_ABOUT THIS TASK:_ Convert every line of all the items below into a Markdown table with two columns, Row and Line. Number the rows in order and leave out blank lines.

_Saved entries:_
»»
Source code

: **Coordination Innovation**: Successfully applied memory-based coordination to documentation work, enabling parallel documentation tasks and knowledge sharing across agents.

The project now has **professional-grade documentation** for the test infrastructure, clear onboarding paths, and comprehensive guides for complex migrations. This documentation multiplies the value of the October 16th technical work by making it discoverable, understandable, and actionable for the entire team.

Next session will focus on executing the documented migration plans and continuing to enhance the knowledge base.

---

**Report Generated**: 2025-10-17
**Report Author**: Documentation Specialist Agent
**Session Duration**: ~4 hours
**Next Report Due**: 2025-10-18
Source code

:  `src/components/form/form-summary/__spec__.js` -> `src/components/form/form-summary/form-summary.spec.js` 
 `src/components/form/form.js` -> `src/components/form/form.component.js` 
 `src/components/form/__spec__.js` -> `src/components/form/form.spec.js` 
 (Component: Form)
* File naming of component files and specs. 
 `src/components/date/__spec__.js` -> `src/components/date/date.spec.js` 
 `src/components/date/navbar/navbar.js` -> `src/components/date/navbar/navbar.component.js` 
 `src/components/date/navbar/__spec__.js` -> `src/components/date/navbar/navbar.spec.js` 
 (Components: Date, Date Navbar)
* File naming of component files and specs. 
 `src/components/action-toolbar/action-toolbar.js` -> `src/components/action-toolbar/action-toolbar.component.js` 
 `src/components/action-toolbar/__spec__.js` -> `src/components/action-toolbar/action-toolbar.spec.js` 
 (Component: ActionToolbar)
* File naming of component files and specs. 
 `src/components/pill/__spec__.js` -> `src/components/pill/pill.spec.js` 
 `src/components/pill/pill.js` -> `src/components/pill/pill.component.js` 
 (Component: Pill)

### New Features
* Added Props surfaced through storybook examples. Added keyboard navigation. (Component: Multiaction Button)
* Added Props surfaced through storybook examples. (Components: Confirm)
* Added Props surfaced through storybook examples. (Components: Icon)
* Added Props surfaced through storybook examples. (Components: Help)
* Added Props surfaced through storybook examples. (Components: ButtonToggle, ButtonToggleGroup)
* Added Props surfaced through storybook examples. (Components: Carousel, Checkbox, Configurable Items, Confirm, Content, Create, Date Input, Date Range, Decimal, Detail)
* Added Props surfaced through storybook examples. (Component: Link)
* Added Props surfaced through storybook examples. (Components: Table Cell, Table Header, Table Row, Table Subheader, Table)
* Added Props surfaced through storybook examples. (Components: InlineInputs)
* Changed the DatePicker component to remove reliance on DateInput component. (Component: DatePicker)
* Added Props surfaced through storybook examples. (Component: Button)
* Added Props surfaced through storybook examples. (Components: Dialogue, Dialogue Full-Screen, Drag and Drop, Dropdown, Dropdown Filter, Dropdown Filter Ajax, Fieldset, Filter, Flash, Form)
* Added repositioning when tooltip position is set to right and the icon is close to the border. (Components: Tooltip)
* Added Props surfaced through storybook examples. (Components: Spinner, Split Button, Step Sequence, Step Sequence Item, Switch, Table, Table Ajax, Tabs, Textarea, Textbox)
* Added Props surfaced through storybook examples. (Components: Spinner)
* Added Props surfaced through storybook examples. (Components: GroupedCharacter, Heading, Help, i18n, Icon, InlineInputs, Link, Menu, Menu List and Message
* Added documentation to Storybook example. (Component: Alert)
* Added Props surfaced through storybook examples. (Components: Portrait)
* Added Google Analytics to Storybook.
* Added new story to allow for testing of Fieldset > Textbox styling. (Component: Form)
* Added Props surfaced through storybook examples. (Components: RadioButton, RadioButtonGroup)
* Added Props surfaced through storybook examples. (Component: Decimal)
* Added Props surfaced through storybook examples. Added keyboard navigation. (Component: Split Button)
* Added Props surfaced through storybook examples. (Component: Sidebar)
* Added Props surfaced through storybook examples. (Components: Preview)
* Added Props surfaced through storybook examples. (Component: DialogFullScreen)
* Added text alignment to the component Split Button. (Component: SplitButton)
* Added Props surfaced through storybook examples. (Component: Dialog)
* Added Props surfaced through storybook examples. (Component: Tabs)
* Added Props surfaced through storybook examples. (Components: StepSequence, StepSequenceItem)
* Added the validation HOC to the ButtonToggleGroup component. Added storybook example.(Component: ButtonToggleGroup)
««
_WRITTEN ANSWER:_
| Row | Line |
|---|---|
| 1 | Source code |
| 2 | : **Coordination Innovation**: Successfully applied memory-based coordination to documentation work, enabling parallel documentation tasks and knowledge sharing across agents. |
| 3 | The project now has **professional-grade documentation** for the test infrastructure, clear onboarding paths, and comprehensive guides for complex migrations. This documentation multiplies the value of the October 16th technical work by making it discoverable, understandable, and actionable for the entire team. |
| 4 | Next session will focus on executing the documented migration plans and continuing to enhance the knowledge base. |
| 5 | --- |
| 6 | **Report Generated**: 2025-10-17 |
| 7 | **Report Author**: Documentation Specialist Agent |
| 8 | **Session Duration**: ~4 hours |
| 9 | **Next Report Due**: 2025-10-18 |
| 10 | Source code |
| 11 | :  `src/components/form/form-summary/__spec__.js` -> `src/components/form/form-summary/form-summary.spec.js`  |
| 12 |  `src/components/form/form.js` -> `src/components/form/form.component.js`  |
| 13 |  `src/components/form/__spec__.js` -> `src/components/form/form.spec.js`  |
| 14 |  (Component: Form) |
| 15 | * File naming of component files and specs.  |
| 16 |  `src/components/date/__spec__.js` -> `src/components/date/date.spec.js`  |
| 17 |  `src/components/date/navbar/navbar.js` -> `src/components/date/navbar/navbar.component.js`  |
| 18 |  `src/components/date/navbar/__spec__.js` -> `src/components/date/navbar/navbar.spec.js`  |
| 19 |  (Components: Date, Date Navbar) |
| 20 | * File naming of component files and specs.  |
| 21 |  `src/components/action-toolbar/action-toolbar.js` -> `src/components/action-toolbar/action-toolbar.component.js`  |
| 22 |  `src/components/action-toolbar/__spec__.js` -> `src/components/action-toolbar/action-toolbar.spec.js`  |
| 23 |  (Component: ActionToolbar) |
| 24 | * File naming of component files and specs.  |
| 25 |  `src/components/pill/__spec__.js` -> `src/components/pill/pill.spec.js`  |
| 26 |  `src/components/pill/pill.js` -> `src/components/pill/pill.component.js`  |
| 27 |  (Component: Pill) |
| 28 | ### New Features |
| 29 | * Added Props surfaced through storybook examples. Added keyboard navigation. (Component: Multiaction Button) |
| 30 | * Added Props surfaced through storybook examples. (Components: Confirm) |
| 31 | * Added Props surfaced through storybook examples. (Components: Icon) |
| 32 | * Added Props surfaced through storybook examples. (Components: Help) |
| 33 | * Added Props surfaced through storybook examples. (Components: ButtonToggle, ButtonToggleGroup) |
| 34 | * Added Props surfaced through storybook examples. (Components: Carousel, Checkbox, Configurable Items, Confirm, Content, Create, Date Input, Date Range, Decimal, Detail) |
| 35 | * Added Props surfaced through storybook examples. (Component: Link) |
| 36 | * Added Props surfaced through storybook examples. (Components: Table Cell, Table Header, Table Row, Table Subheader, Table) |
| 37 | * Added Props surfaced through storybook examples. (Components: InlineInputs) |
| 38 | * Changed the DatePicker component to remove reliance on DateInput component. (Component: DatePicker) |
| 39 | * Added Props surfaced through storybook examples. (Component: Button) |
| 40 | * Added Props surfaced through storybook examples. (Components: Dialogue, Dialogue Full-Screen, Drag and Drop, Dropdown, Dropdown Filter, Dropdown Filter Ajax, Fieldset, Filter, Flash, Form) |
| 41 | * Added repositioning when tooltip position is set to right and the icon is close to the border. (Components: Tooltip) |
| 42 | * Added Props surfaced through storybook examples. (Components: Spinner, Split Button, Step Sequence, Step Sequence Item, Switch, Table, Table Ajax, Tabs, Textarea, Textbox) |
| 43 | * Added Props surfaced through storybook examples. (Components: Spinner) |
| 44 | * Added Props surfaced through storybook examples. (Components: GroupedCharacter, Heading, Help, i18n, Icon, InlineInputs, Link, Menu, Menu List and Message |
| 45 | * Added documentation to Storybook example. (Component: Alert) |
| 46 | * Added Props surfaced through storybook examples. (Components: Portrait) |
| 47 | * Added Google Analytics to Storybook. |
| 48 | * Added new story to allow for testing of Fieldset > Textbox styling. (Component: Form) |
| 49 | * Added Props surfaced through storybook examples. (Components: RadioButton, RadioButtonGroup) |
| 50 | * Added Props surfaced through storybook examples. (Component: Decimal) |
| 51 | * Added Props surfaced through storybook examples. Added keyboard navigation. (Component: Split Button) |
| 52 | * Added Props surfaced through storybook examples. (Component: Sidebar) |
| 53 | * Added Props surfaced through storybook examples. (Components: Preview) |
| 54 | * Added Props surfaced through storybook examples. (Component: DialogFullScreen) |
| 55 | * Added text alignment to the component Split Button. (Component: SplitButton) |
| 56 | * Added Props surfaced through storybook examples. (Component: Dialog) |
| 57 | * Added Props surfaced through storybook examples. (Component: Tabs) |
| 58 | * Added Props surfaced through storybook examples. (Components: StepSequence, StepSequenceItem) |
| 59 | * Added the validation HOC to the ButtonToggleGroup component. Added storybook example.(Component: ButtonToggleGroup) |